Figure 3.

The compensatory U1^F does not have a widespread effect on splicing and overall gene expression. (A) Fraction of each category (SE, RI, MXE, A5SS and A3SS) of Gencode-annotated splicing events showing increased or decreased alternative isoform use in hepatocytes from FAH5961SB mice treated with AAV8-U1^F as compared with those treated with AAV8-U1^wt. For each category, the number and the percentage (%) of events is indicated in the graph (FDR ≤0.05; Inclusion Level Difference ≤−0.2 or ≥0.2). (B) Comparison of the gene expression profile in hepatocytes from FAH5961SB mice injected with AAV8-U1^F as compared with those injected with the control AAV8-U1^wt. Only genes coding for proteins and having a fold change higher than two are shown. MA plot showing the relationship between the average expression value (on the X-axis) and the fold change (Y-axis) for each gene in the genome (left panel). Volcano plot showing the relationship between the fold-change (on the X-axis) and the significance of the differential expression test (Y-axis) for each gene (middle panel).

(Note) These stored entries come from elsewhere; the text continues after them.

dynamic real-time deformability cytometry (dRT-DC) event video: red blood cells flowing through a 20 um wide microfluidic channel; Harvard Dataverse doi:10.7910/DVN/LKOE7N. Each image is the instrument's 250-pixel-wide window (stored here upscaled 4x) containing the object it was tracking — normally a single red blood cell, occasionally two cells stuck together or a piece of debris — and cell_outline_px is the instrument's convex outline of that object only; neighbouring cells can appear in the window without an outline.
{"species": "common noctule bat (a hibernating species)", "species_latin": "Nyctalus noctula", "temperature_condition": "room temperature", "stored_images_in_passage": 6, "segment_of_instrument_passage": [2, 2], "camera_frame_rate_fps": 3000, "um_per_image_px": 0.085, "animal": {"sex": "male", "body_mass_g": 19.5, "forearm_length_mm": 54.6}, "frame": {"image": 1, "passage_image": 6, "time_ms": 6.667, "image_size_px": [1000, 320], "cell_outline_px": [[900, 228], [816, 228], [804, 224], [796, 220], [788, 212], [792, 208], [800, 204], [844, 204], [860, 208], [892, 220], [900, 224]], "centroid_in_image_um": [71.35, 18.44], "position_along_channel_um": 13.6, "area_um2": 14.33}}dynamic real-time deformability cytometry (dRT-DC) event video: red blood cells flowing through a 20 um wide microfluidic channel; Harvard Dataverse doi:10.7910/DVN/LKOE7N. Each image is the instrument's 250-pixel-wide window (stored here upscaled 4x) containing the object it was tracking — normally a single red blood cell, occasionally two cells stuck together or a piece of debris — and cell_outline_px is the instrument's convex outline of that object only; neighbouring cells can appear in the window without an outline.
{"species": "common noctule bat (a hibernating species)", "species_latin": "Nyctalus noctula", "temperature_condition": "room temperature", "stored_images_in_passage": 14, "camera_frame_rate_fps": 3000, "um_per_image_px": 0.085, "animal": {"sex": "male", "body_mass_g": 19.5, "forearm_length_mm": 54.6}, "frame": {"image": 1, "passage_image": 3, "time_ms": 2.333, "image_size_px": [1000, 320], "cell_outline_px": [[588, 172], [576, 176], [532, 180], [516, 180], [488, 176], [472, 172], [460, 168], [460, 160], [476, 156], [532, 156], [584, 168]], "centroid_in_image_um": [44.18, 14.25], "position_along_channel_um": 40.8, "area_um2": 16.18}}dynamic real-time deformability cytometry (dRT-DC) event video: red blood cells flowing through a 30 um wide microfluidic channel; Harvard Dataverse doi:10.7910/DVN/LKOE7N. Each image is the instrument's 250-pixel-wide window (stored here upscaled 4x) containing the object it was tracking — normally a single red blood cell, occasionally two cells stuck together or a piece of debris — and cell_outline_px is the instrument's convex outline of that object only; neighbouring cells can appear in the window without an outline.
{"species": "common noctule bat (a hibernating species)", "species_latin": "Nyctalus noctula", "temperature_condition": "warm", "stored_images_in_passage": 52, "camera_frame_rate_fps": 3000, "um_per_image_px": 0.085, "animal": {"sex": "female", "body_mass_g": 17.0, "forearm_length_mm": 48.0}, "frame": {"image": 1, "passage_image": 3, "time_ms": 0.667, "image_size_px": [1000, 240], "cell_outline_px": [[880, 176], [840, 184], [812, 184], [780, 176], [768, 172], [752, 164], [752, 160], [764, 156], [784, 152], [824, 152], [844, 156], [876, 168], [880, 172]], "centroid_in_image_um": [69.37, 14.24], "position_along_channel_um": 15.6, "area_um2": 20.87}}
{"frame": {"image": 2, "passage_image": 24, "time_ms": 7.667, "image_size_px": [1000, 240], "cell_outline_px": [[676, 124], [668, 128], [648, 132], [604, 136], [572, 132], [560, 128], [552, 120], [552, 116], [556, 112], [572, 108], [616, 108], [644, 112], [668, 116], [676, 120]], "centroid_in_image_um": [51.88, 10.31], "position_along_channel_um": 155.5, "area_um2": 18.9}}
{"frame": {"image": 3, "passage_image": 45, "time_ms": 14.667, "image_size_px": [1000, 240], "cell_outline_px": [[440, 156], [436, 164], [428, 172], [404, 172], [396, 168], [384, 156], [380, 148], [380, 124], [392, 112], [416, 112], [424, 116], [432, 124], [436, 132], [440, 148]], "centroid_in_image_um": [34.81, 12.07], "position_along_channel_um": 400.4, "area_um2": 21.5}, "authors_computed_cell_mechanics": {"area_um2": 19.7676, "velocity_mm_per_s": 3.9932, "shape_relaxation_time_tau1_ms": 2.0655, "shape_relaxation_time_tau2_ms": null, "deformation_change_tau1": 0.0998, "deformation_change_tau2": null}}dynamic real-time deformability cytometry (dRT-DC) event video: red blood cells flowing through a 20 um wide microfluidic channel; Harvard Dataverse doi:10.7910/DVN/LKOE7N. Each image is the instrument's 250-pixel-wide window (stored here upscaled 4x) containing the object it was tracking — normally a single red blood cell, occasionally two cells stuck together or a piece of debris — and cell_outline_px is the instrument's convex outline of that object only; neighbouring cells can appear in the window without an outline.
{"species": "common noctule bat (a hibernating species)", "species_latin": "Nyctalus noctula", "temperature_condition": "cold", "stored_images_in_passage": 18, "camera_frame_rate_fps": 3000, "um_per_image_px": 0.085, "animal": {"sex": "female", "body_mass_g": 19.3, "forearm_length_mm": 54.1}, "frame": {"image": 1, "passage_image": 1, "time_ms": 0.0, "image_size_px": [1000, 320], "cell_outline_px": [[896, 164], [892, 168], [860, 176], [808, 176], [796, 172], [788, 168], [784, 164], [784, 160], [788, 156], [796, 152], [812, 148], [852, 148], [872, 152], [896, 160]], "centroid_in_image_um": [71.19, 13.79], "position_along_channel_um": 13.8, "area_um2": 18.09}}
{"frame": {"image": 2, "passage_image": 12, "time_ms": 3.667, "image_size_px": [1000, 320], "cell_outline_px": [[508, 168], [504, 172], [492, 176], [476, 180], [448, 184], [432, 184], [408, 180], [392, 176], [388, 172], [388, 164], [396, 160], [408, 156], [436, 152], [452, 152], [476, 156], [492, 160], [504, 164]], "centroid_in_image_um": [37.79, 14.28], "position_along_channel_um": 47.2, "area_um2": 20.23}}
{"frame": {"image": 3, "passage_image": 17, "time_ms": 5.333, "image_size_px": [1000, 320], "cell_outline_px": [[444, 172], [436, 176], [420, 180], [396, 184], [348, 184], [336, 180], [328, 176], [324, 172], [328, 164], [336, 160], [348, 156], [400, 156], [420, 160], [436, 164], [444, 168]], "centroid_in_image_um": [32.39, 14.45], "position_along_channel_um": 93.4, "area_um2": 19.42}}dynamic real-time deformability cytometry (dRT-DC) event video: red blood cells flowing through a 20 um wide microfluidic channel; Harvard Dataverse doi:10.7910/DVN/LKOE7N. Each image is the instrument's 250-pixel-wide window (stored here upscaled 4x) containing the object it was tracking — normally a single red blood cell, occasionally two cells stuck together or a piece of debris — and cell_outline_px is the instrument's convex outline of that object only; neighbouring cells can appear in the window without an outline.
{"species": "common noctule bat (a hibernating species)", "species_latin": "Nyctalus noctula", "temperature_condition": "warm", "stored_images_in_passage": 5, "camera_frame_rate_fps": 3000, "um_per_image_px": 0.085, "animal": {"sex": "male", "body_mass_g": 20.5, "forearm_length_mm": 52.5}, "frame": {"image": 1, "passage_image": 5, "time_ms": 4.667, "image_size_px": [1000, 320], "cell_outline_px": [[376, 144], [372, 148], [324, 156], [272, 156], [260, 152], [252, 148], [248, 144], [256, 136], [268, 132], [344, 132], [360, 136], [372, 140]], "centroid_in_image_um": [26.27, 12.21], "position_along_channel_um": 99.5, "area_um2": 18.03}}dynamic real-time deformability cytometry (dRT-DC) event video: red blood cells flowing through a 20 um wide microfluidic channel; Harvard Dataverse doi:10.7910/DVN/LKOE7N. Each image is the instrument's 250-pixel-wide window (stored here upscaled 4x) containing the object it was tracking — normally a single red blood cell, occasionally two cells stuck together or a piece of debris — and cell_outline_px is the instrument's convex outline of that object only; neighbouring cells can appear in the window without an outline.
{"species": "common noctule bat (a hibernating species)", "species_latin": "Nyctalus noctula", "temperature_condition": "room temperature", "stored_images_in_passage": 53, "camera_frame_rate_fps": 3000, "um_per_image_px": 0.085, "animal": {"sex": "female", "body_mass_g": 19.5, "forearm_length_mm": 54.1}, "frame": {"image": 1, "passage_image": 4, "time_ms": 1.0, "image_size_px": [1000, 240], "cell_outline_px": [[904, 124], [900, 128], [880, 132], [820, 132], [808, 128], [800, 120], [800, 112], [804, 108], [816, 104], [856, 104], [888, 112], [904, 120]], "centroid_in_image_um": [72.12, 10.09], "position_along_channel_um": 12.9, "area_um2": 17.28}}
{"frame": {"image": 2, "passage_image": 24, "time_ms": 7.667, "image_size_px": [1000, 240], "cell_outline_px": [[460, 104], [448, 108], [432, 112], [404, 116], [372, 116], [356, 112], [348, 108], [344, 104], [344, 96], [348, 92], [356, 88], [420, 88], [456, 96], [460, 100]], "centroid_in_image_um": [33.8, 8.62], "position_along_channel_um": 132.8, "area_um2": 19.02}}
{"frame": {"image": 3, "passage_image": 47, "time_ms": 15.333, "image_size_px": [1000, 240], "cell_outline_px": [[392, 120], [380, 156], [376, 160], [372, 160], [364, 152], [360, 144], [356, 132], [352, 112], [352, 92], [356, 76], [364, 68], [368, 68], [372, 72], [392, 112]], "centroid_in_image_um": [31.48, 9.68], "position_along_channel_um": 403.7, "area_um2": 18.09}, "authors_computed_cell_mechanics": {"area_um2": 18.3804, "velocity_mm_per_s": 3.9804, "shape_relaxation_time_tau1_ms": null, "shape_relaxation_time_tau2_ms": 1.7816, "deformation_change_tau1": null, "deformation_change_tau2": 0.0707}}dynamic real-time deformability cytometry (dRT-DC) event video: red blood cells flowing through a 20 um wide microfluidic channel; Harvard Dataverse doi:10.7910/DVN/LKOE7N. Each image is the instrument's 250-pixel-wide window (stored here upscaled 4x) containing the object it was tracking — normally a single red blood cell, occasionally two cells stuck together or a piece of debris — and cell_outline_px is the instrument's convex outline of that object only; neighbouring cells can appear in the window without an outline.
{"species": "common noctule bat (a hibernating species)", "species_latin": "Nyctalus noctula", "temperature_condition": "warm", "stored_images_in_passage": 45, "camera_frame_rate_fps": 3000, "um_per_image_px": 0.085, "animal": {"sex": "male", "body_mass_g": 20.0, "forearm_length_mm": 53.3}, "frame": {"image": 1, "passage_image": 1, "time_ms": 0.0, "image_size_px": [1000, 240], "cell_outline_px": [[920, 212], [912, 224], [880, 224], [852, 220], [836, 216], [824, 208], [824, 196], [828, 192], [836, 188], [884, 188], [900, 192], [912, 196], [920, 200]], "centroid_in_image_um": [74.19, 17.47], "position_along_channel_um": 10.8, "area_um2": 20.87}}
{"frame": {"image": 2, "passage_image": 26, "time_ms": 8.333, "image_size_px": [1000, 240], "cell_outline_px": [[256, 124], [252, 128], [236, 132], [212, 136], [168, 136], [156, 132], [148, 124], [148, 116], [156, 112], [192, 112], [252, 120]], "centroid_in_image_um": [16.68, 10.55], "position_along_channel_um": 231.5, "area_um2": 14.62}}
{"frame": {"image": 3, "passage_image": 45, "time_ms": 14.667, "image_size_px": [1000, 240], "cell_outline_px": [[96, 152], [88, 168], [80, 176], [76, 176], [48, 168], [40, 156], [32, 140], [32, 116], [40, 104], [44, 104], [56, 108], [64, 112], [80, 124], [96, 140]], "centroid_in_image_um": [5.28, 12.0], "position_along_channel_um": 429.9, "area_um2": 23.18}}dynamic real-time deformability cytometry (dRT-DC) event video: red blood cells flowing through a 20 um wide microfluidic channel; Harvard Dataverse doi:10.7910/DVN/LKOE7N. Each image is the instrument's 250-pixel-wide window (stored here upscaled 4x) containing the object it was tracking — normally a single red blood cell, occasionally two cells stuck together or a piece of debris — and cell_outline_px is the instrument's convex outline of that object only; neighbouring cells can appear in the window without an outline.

Black dots represent the genes that are not significantly differentially expressed, while red and green dots represent the genes significantly UP- and DOWN-regulated, respectively. List of coding genes UP and Down regulated and mapping in autosomes (right panel). Only genes having a fold-change (FC) >2 were reported. Adjusted p-values for multiple tests (by the Benjamini–Hochberg procedure) are reported as “false discovery rate” (FDR) value. (C) Validation of RNAseq data by qPCR. Histograms report the relative gene expression ± standard deviation (SD) from three independent experiments, normalized for the house keeping mouse GAPDH.